Freezing is one of many torture methods devised by the authorities in their attempts to force practitioners to renounce their beliefs. Practitioners were left to freeze either outdoors or indoors for extended periods of time. This is used in conjunction with other forms of torture to increase practitioners' suffering.
Practitioners subjected to the freezing torture often sustained serious injuries. Some died as a result, while others had toes or legs amputated.
Freezing and humiliation in prisons
Shortly after 8:00 p.m. on February 8th, 2000, guards at the Kaifeng City Detention Centre in Henan Province yelled, "Falun Gong! Come out and practise your exercises!" It was freezing cold, with bone-chilling winds. Policemen poured basins of water on the snow-covered ground and then forced practitioners, barefoot and dressed only in underwear, to meditate on the ground. Some were even forced to sit on the snow bank by a wall. The guards didn't even spare practitioners who were having their periods.
Wearing heavy coats and holding police clubs and torches, the drunken guards shouted, "You want to practise? Then go ahead. Do it!" They had fourteen practitioners, from 20 to 58 years old, on the ground. The guards and their supervisors filled the courtyard and continually threatened practitioners with their clubs.
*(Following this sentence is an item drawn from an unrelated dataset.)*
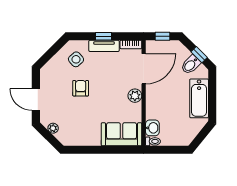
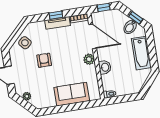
side table: (76, 59) -> (25, 43), moved
door: (144, 69) -> (93, 36), hinge flipped
washbasin: (152, 128) -> (105, 67), moved
sofa: (122, 134) -> (72, 94), moved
The practitioners who had been ordered to stay inside recited Falun Dafa's articles in strong voices to encourage the practitioners outside. At the same time, they repeatedly asked the guards to stop their brutality. However, the guards packed ice on the hands and heads of the practitioners, and yelled, "Let's see how you practise! No one is allowed to see doctors!"
Practitioners sat quietly on the frozen ground. The torture lasted until midnight. Fearing that some practitioners would die, the police carried the practitioners inside one by one. The lower bodies of many of them were already numb from the cold. As soon as they were brought in, the practitioners who had been kept inside hurried to warm them with their own bodies.
The next morning, people saw a row of depressions in the ice, marking the places where the practitioners had been tortured. The ice did not melt until several days later. Afraid of having their crimes exposed, officials of the detention centre did not allow any practitioners to go outside for a break the next day (source).